Little did she know that she would also be hosting the podcast, which is intended to educate listeners on topics like strength training for trail runners, nutrition and more.


“It just seemed to work really well that Steve and I have a great partnership and seem to jive well podcasting,” she says. “I am not afraid of public speaking. I really enjoy talking to people. I enjoy hosting. So that ended up working out incredibly well. It's a big part of what I do at Uphill Athlete, bringing guests on, writing the script. I do have a sound editor, thank goodness. That is a lot of work but it’s been really fun.”


Uphill Athlete caters to those who enjoy trail running, mountaineering, alpinism, ski touring and climbing.


“It's always been mountain running,” she explains. “I think that with the group of coaches we have now, we're even more geared toward trail runners and mountain runners, hence why the latest series of the podcast is all about trail running. We have a trail running training group that we had good participation with, we have trail running training plans that we sell, and I coach quite a few trail running athletes. I also coach mountaineers. I coach ski touring athletes. So it's a fun mix, it keeps me on my toes.”


What’s next

Recently Clark took second place female and seventh overall at Dragon's Back, where she DNF'd a few years ago.

Alyssa Clark already has her goal race for 2024 in mind, the UTMB 100-miler.

Considered one of the toughest ultras, Dragon’s Back is a six-day stage race in Wales, covering 380K (236 miles) and 17,400 meters (57,087 feet). Clark finished in just under 60 hours total time.


After slaying that monster, Clark has planned out her big challenge for 2024 — the 100-mile/170K at UTMB. Even though she could have run it this year, she took a conscientious approach.

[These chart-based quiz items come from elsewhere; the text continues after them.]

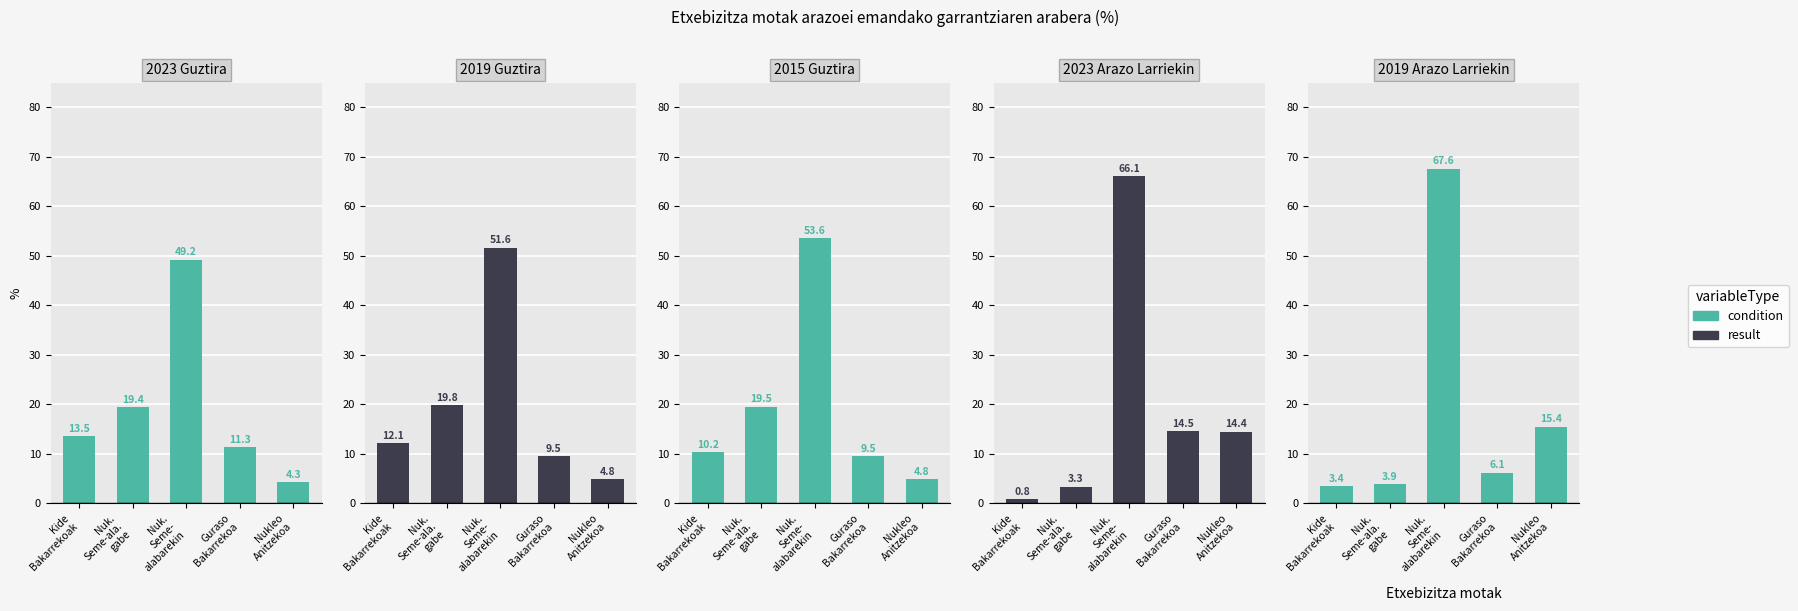

What is the highest value of the condition series?

67.6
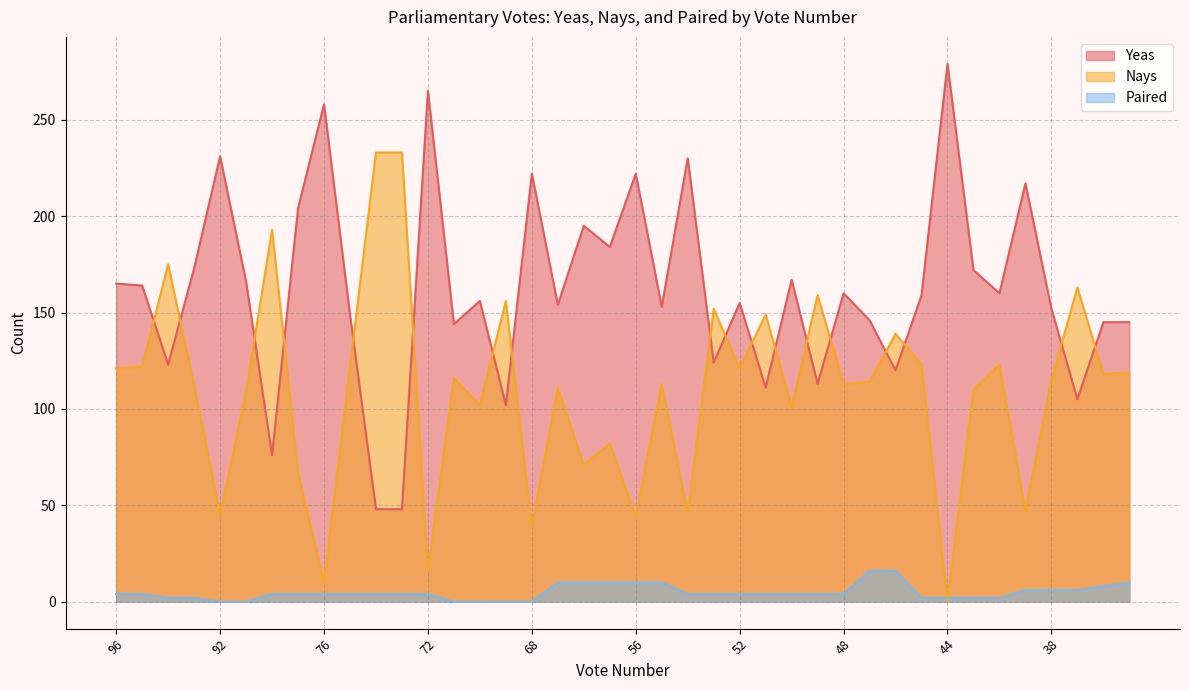

At which label does Nays reach its minimum?

44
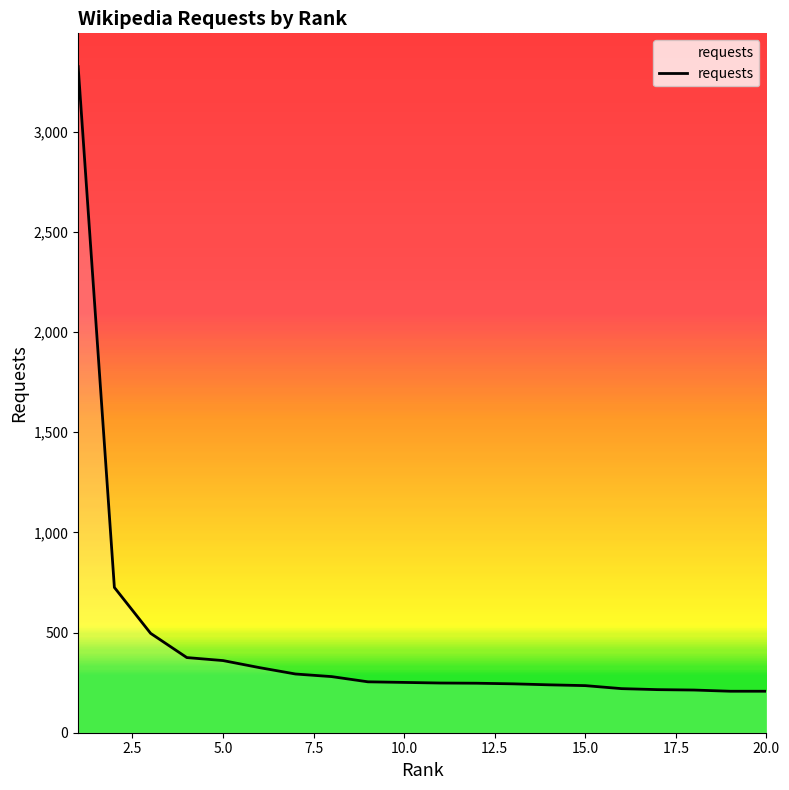

What is the difference between the maximum and minimum values?

3117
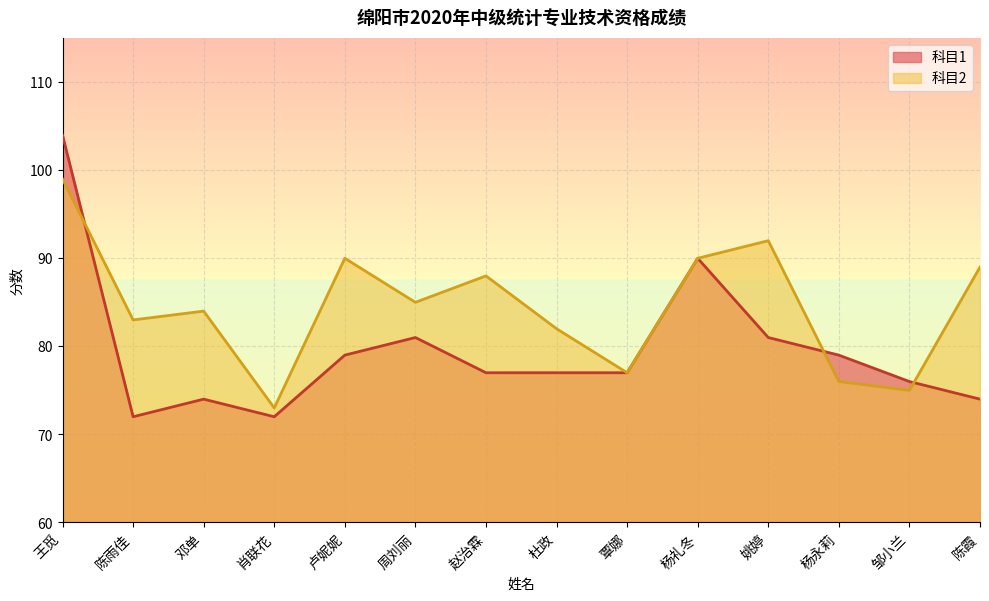

Reading right to left, list all the values displayed in this chart.

科目1: 74	76	79	81	90	77	77	77	81	79	72	74	72	104
科目2: 89	75	76	92	90	77	82	88	85	90	73	84	83	99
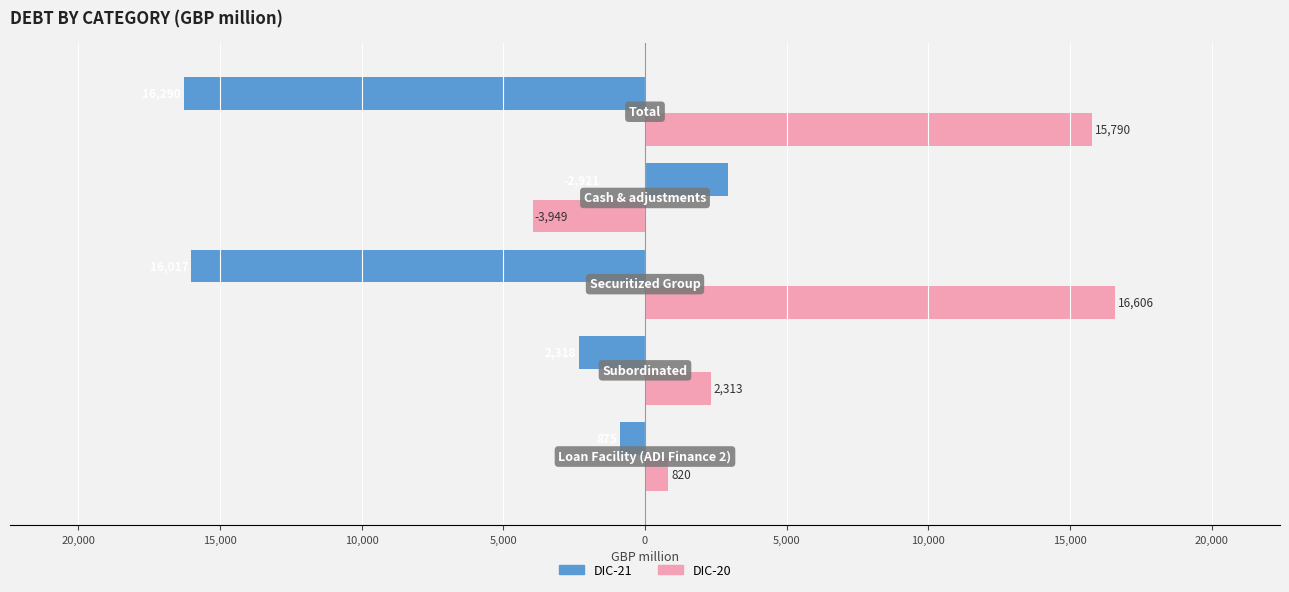

Reading right to left, list all the values displayed in this chart.

DIC-21: -16290	2921	-16017	-2318	-875
DIC-20: 15790	-3949	16606	2313	820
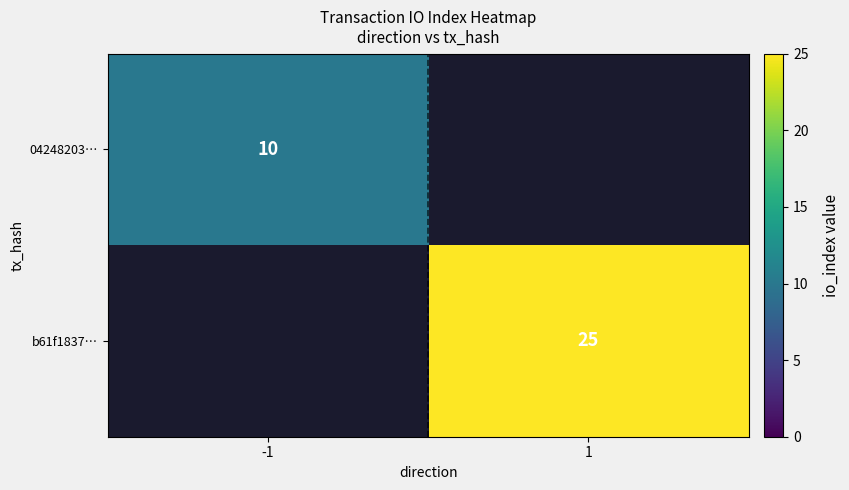

Is it true that 04248203… equals 5 at -1?

False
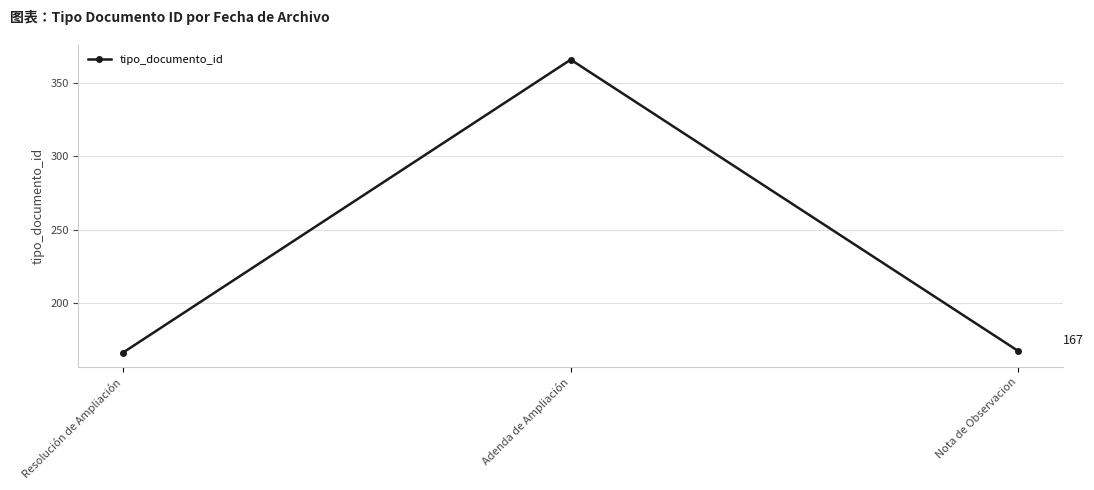

What is the sum of the values at Resolución de Ampliación and Nota de Observacion?

333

“I used to rush into the next race, and now I'm really careful,” she explains. “I'm not ready yet, and I want to do these races to the best of my ability. So when I do UTMB, I want to do UTMB to the best that I can and really go after the top. First, I wanted to be really prepared for Dragon's Back. UTMB for next year, just another year of experience. And then Tor des Géants, probably, the year after. I try to be really careful and deliberate compared to how I used to be about how I progress in racing and to hopefully set myself up for learning, but also to do the best that I can with my experience.”